At the DIA Annual Meeting, Peter Ronco, CEO, Emmes, emphasized the under-recognized but impactful role of the public sector—particularly the NIH and FDA—in advancing tech-enabled clinical development. These agencies have pioneered the use of AI and large language models for tasks such as automating IND submissions, optimizing protocol design, and leveraging decades of complex data to improve trial execution and patient recruitment. Ronco also dispelled common misconceptions about AI, stressing that while it enhances efficiency, human oversight remains essential. To fully realize AI’s potential, organizations must invest in education, culture change, and talent development. Looking ahead, the vision is for AI-driven workflows to become standard practice, helping reduce animal testing, improve regulatory processes, and address health disparities, all while establishing clear ethical and privacy standards globally.
ACT: Looking ahead, what is your vision for the next frontier of AI in clinical research, and what would success look like five years from now?
Ronco: My hope is that within a couple of years, automation becomes a standard operating procedure—just the way we do business.

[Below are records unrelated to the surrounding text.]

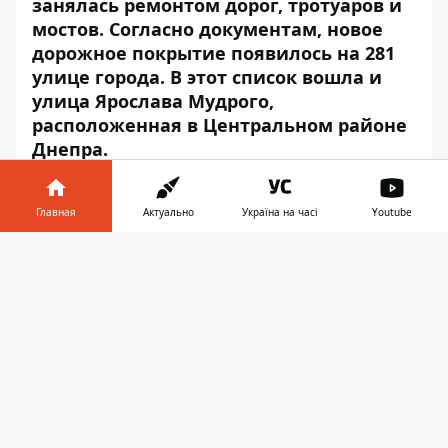
занялась ремонтом дорог, тротуаров и
мостов. Согласно документам, новое
дорожное покрытие появилось на 281
улице города. В этот
список
вошла и
улица Ярослава Мудрого,
расположенная в Центральном районе
Днепра.
Согласно опубликованным данным,
ремонт проезжей части обошелся городу
Главная
Актуально
Україна на часі
Youtube
в 23 тысячи 140 гривен, за которые
Информатор в
отремонтировали 80 м²
Скачать
телефоне
👉
покрытия.
Информатор
решил проверить,
в каком состоянии находится дорога
сейчас.
Улица Ярослава Мудрого проходит от
улицы Пастера до Половицкой, пересекая
улицы Княгини Ольги и Столярова. Вдоль
дороги расположились заводы,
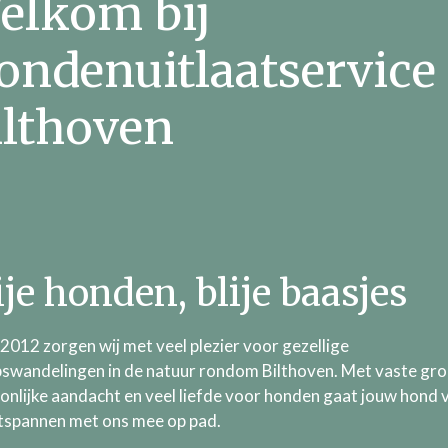
elkom bij
ondenuitlaatservice
ilthoven
ije honden, blije baasjes
 2012 zorgen wij met veel plezier voor gezellige
swandelingen in de natuur rondom Bilthoven. Met vaste gro
onlijke aandacht en veel liefde voor honden gaat jouw hond v
tspannen met ons mee op pad.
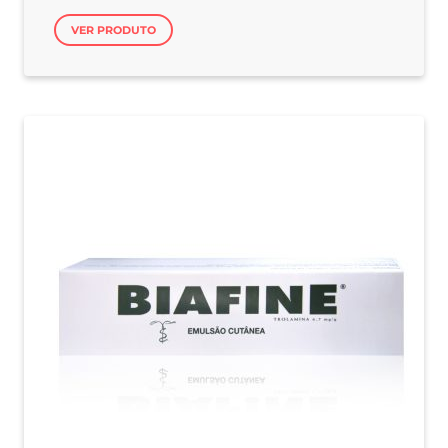
VER PRODUTO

It won’t be viewed as something novel or different; it will simply be the norm for how studies are run.
Looking beyond that, I see several key areas where AI can drive real impact. First, I hope we significantly improve the efficiency of drug discovery. There’s a lot of work happening right now around the use of AI and large language models, and I’d like to see those innovations carry through to tangible improvements across the research process.

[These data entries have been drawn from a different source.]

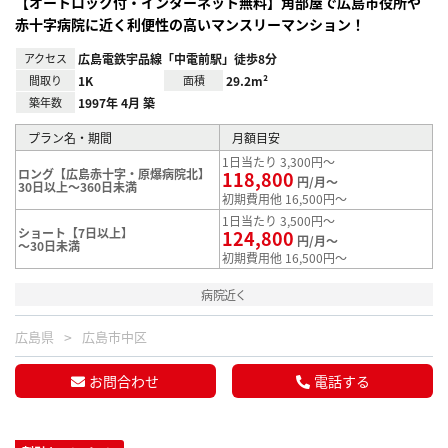
【オートロック付・インターネット無料】角部屋で広島市役所や
赤十字病院に近く利便性の高いマンスリーマンション！
アクセス
広島電鉄宇品線「中電前駅」徒歩8分
間取り
1K
面積
29.2m²
築年数
1997年 4月 築
プラン名・期間
月額目安
1日当たり 3,300円～
ロング【広島赤十字・原爆病院北】
118,800
円/月～
30日以上～360日未満
初期費用他 16,500円～
1日当たり 3,500円～
ショート【7日以上】
124,800
円/月～
～30日未満
初期費用他 16,500円～
病院近く
広島県
広島市中区
お問合わせ
電話する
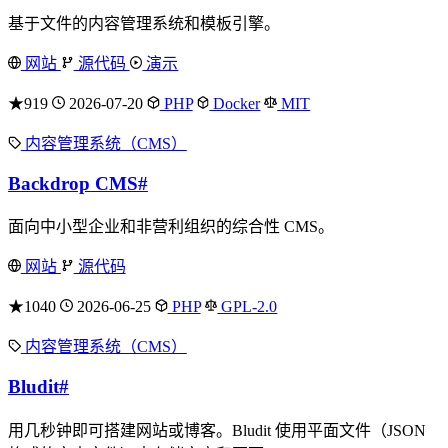
基于文件的内容管理系统和模板引擎。
网站
源代码
演示
★919
2026-07-20
PHP
Docker
MIT
内容管理系统（CMS）
Backdrop CMS
#
面向中小型企业和非营利组织的综合性 CMS。
网站
源代码
★1040
2026-06-25
PHP
GPL-2.0
内容管理系统（CMS）
Bludit
#
用几秒钟即可搭建网站或博客。Bludit 使用平面文件（JSON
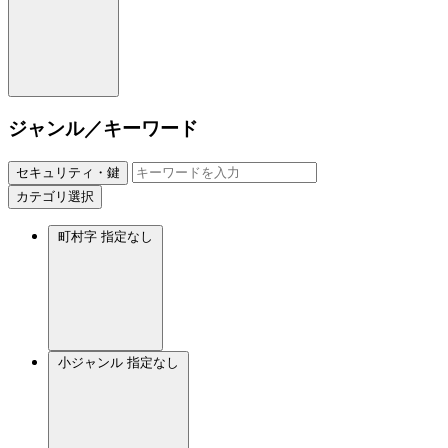
ジャンル／キーワード
セキュリティ・鍵
カテゴリ選択
町村字
指定なし
小ジャンル
指定なし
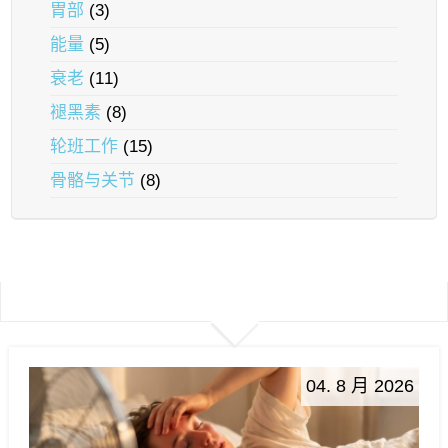
胃部
(3)
能量
(5)
衰老
(11)
褪黑素
(8)
轮班工作
(15)
骨骼与关节
(8)
04. 8 月 2026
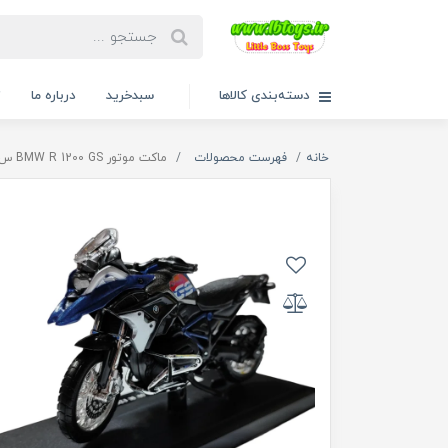
دسته‌بندی کالاها
سبدخرید
درباره ما
ت
خانه
فهرست محصولات
ماکت موتور BMW R 1200 GS س 1/18 برند ميستو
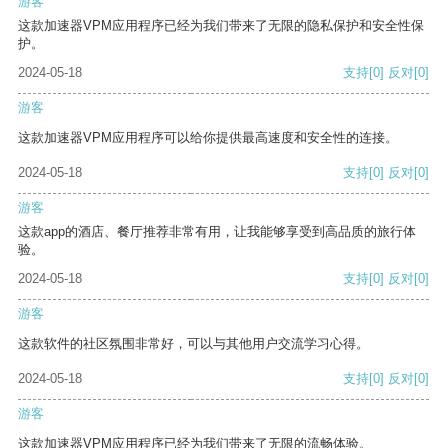
游客
这款加速器VPM应用程序已经为我们带来了无限的隐私保护和安全性保
护。
2024-05-18
支持
[0]
反对
[0]
游客
这款加速器VPM应用程序可以给你提供最高速度和安全性的连接。
2024-05-18
支持
[0]
反对
[0]
游客
这款app的酒店、餐厅推荐非常有用，让我能够享受到高品质的旅行体
验。
2024-05-18
支持
[0]
反对
[0]
游客
这款软件的社区氛围非常好，可以与其他用户交流学习心得。
2024-05-18
支持
[0]
反对
[0]
游客
这款加速器VPM应用程序已经为我们带来了无限的流畅体验。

One specific area of opportunity is reducing the reliance on animal testing. I believe we can leverage these tools to streamline that part of drug development, which is both ethically important and scientifically promising.
I also hope to see a transformation in how regulators operate—using AI proactively before submission to evaluate data packages as they’re assembled and then continuing to use it post-approval for active, real-time safety monitoring. This would allow us to maintain the most current understanding of the safety profile of drugs already on the market.
Another goal is to use AI and data science to help close health disparity gaps. There’s concern that these tools could worsen existing inequalities, but I believe, if applied thoughtfully, they can be part of the solution instead.
Finally, I hope we will have addressed the critical issues around privacy and the ethical use of data. That means establishing clear standards and frameworks that can be adopted globally, ensuing that these technologies are used responsibly and transparently across the industry.
Full Interview Summary: At the DIA Annual Meeting, Peter Ronco discussed how the public sector is quietly but effectively driving innovation in tech-enabled clinical development, often outpacing private industry in applying AI and data science. While commercial entities tend to be louder about their AI capabilities, public agencies like the NIH and FDA have led groundbreaking efforts in automating regulatory processes, leveraging large-scale longitudinal datasets, and supporting experimental applications of AI in protocol design and patient recruitment.
Specific NIH-led initiatives include the automation of IND submissions and protocol generation, as well as the use of legacy registries to identify trial participants and optimize study designs. These innovations have not only enhanced efficiency but also introduced a more scientifically rigorous approach to clinical research.
However, Ronco emphasized that several misconceptions around AI need to be addressed. One is the belief that AI can fully replace human oversight, whereas in reality, human judgment remains crucial for decision-making. Another is the assumption that AI is only useful for automating routine tasks; in fact, it also drives better protocol design and research methodology. Additionally, while some believe AI adoption will be slow, its rapid uptake may in fact be underestimated.
To integrate AI into operations, organizations must embrace a cultural shift. This includes transparent goal setting, cross-functional education on AI applications, talent development to support evolving skillsets, and a focus on measuring impact. Rather than being feared, AI should be viewed as a tool that removes tedious tasks and empowers researchers to focus on high-value work.
Looking ahead, Ronco envisions AI becoming a standard part of clinical research. Long-term goals include reducing animal testing, transforming regulatory reviews, improving post-market surveillance, addressing health disparities, and establishing global standards for ethical data use.